Rédacteur en chef Matt Ehret

Viser l'un des mensonges les plus répandus de l'ère moderne

Dans un article récent,  intitulé "Defeating the Depopulation Agenda", je m’attaque à une idéologie insidieuse qui s’est infiltrée dans la société sous la forme d’un mouvement visant à "protéger la nature de l’humanité".

Dans cet article, nous avons examiné comment les forces derrière cette renaissance des cultes païens de la Terre Mère de Gaïa des temps anciens étaient directement liées aux familles royales anglo-néerlandaises - avec un accent explicite sur le prince Bernhard des Pays-Bas ("ancien officier SS") et le prince Philip Mountbatten. 

Bien que j’aie reçu de nombreux commentaires positifs de la part de lecteurs qui ont apprécié d’obtenir une plus grande clarté sur le culte sectaire de Gaïa qui sous-tend l’agenda éco-impérialiste qui a infesté une grande partie de nos institutions éducatives, culturelles et même religieuses occidentales… il manquait quelque chose.

Dans cet article, je vais tenter de répondre à cet ingrédient manquant qui impliquera une appréciation sommaire de la fraude de la science climatique en soi qui a perverti la science elle-même, autour d'un mode d'analyse statistique conçu pour encadrer une merveilleuse molécule appelée dioxyde de carbone pour le génocide.

Après avoir introduit une réhabilitation et une défense du CO2, je terminerai par quelques faits fondamentaux sur les éléments essentiels d'une véritable science du climat fondée sur l'astro-climatologie et les forces galactiques réelles qui façonnent le climat de la Terre.


Le développement verdit la Terre ! 


De nombreuses personnes ont été surprises par les résultats publiés par une équipe de scientifiques analysant les résultats des instruments du spectroradiomètre imageur à résolution moyenne (MODIS) des satellites Terra et Aqua de la NASA.

Le site Web de la NASA ]  a décrit les résultats ( publiés le 11 février 2019 [1] ) de la manière suivante :

L'équipe de recherche a constaté que la surface mondiale des feuilles vertes a augmenté de 5% depuis le début des années 2000, soit une superficie équivalente à celle de la totalité de la forêt amazonienne.

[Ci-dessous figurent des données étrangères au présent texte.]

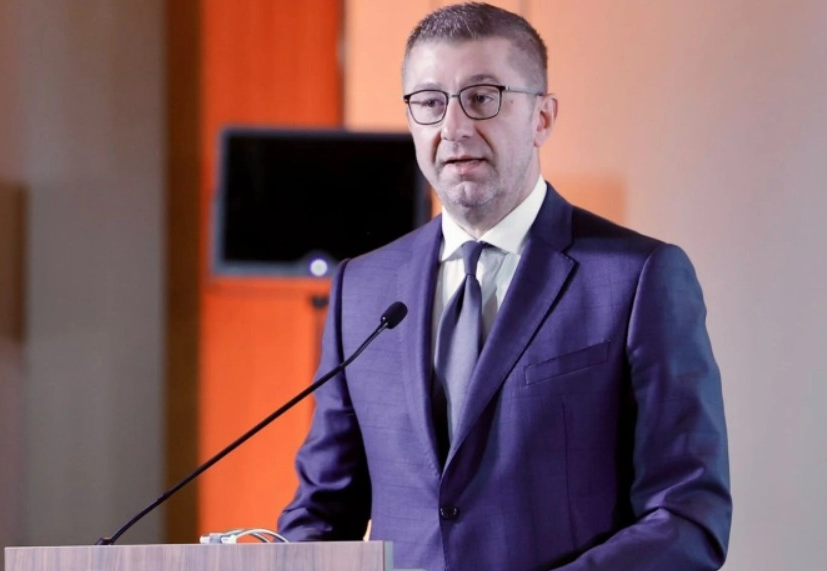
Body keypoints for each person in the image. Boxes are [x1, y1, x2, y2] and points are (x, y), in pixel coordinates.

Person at [278, 3, 731, 570]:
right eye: (430, 102)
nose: (454, 127)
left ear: (542, 117)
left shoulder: (639, 278)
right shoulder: (361, 290)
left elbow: (689, 514)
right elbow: (323, 512)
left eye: (482, 97)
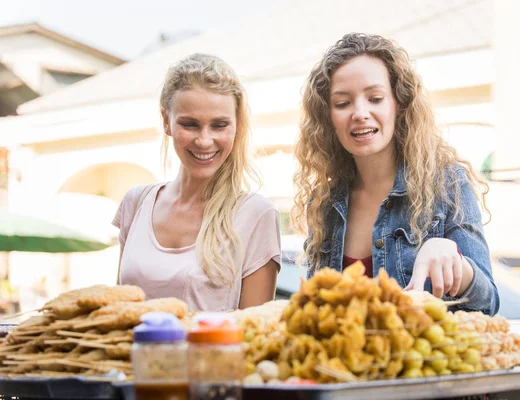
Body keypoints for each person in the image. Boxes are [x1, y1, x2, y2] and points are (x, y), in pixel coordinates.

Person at [292, 33, 499, 315]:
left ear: (398, 105)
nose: (360, 112)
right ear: (328, 117)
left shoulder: (447, 184)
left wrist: (457, 265)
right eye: (342, 103)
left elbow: (488, 305)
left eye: (375, 98)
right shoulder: (325, 202)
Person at [113, 54, 281, 312]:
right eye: (190, 124)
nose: (204, 140)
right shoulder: (135, 203)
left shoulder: (255, 215)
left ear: (237, 126)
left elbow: (254, 336)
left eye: (219, 125)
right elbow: (116, 315)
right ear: (166, 120)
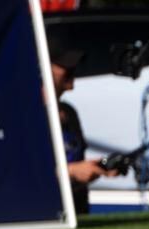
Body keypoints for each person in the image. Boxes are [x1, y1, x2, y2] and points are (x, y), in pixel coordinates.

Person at [49, 43, 116, 214]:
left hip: (77, 206)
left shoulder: (69, 112)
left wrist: (95, 168)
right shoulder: (23, 114)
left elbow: (75, 158)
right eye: (67, 73)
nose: (71, 84)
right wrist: (71, 171)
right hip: (46, 211)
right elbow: (20, 174)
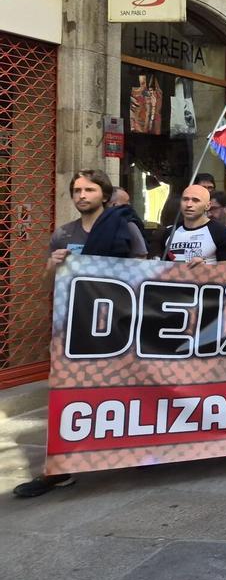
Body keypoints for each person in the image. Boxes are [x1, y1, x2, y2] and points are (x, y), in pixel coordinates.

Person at [14, 168, 148, 498]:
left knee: (126, 392)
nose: (81, 195)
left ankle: (138, 448)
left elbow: (147, 275)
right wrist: (52, 265)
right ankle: (58, 470)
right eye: (76, 190)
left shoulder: (125, 228)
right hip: (73, 333)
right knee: (65, 397)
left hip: (119, 330)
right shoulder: (63, 235)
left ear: (104, 194)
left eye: (89, 189)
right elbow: (47, 286)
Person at [164, 184, 226, 264]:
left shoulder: (221, 233)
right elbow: (158, 268)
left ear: (208, 206)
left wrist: (203, 270)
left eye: (196, 200)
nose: (189, 205)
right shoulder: (169, 232)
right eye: (185, 199)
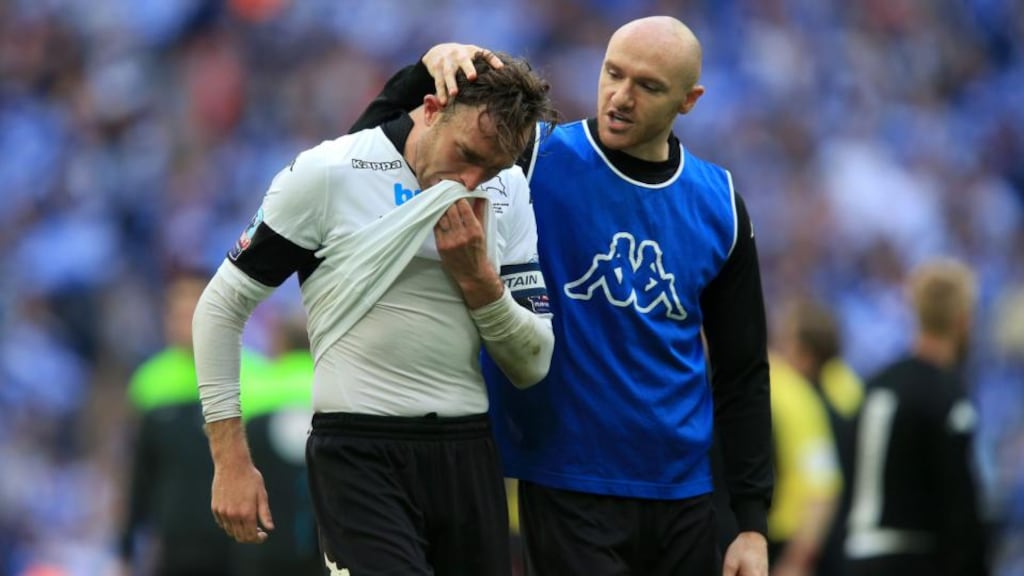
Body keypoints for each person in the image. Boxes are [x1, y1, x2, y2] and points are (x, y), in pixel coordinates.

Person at [352, 15, 773, 576]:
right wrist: (422, 71)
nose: (620, 97)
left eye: (647, 87)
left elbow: (742, 371)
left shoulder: (720, 204)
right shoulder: (534, 158)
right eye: (613, 74)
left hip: (686, 496)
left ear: (689, 100)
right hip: (565, 483)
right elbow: (363, 160)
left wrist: (751, 523)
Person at [192, 52, 557, 576]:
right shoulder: (330, 173)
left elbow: (532, 363)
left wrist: (479, 281)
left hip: (467, 454)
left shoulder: (508, 189)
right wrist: (229, 460)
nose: (471, 180)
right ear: (431, 108)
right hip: (359, 454)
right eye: (466, 154)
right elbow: (221, 307)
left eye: (493, 167)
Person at [844, 259, 989, 576]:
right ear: (964, 320)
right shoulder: (945, 394)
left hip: (857, 554)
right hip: (914, 558)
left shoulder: (875, 385)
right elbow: (957, 496)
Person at [118, 270, 267, 576]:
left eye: (193, 310)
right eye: (177, 311)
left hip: (244, 547)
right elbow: (139, 472)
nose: (184, 320)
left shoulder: (257, 377)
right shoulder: (150, 382)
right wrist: (124, 547)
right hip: (175, 547)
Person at [775, 299, 863, 576]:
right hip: (848, 536)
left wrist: (796, 560)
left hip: (803, 536)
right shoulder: (851, 390)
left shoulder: (796, 400)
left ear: (804, 353)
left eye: (786, 341)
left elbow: (821, 488)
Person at [230, 310, 319, 576]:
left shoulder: (255, 387)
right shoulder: (329, 386)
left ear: (279, 344)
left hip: (265, 538)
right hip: (319, 535)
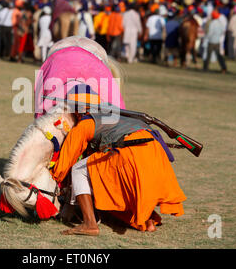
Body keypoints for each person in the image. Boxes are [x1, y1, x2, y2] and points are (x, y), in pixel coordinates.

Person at [49, 87, 187, 236]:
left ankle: (89, 223)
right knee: (130, 184)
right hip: (155, 153)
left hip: (131, 151)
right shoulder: (119, 113)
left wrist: (54, 177)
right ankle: (148, 221)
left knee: (78, 169)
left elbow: (66, 160)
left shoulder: (86, 124)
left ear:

Au moins 25% de cette augmentation a été enregistrée en Chine.


Jusqu’à la publication de cette étude, les scientifiques n’étaient pas certains du rôle joué par l’activité économique humaine dans ce verdissement anormal de la Terre.

L'étude de la NASA a démontré que ce taux spectaculaire de verdissement entre 2000 et 2017 était en grande partie dû aux efforts combinés de la Chine et de l'Inde pour éradiquer la pauvreté, ce qui implique à la fois la reforestation, les efforts de verdissement du désert (voir  le mégaprojet chinois Move South Water North[2]),  l'innovation agricole et également les politiques générales de croissance industrielle.

Ces dernières politiques représentent de véritables efforts des nations asiatiques pour éradiquer la pauvreté en investissant dans des infrastructures à grande échelle… une pratique autrefois utilisée en Occident avant que l’époque du "post-industrialisme" n’entraîne une folie collective du consumérisme au début des années 1970.


Un lecteur perplexe pourrait maintenant se demander : mais comment la croissance industrielle peut-elle avoir quelque chose à voir avec le verdissement de la planète ?

Une réponse simple est : le dioxyde de carbone.


CO2 : une victime innocente accusée de génocide ! 


En tant qu’enfants, on nous apprend que le CO2 fait partie intégrante de notre écosystème et que les plantes l’adorent.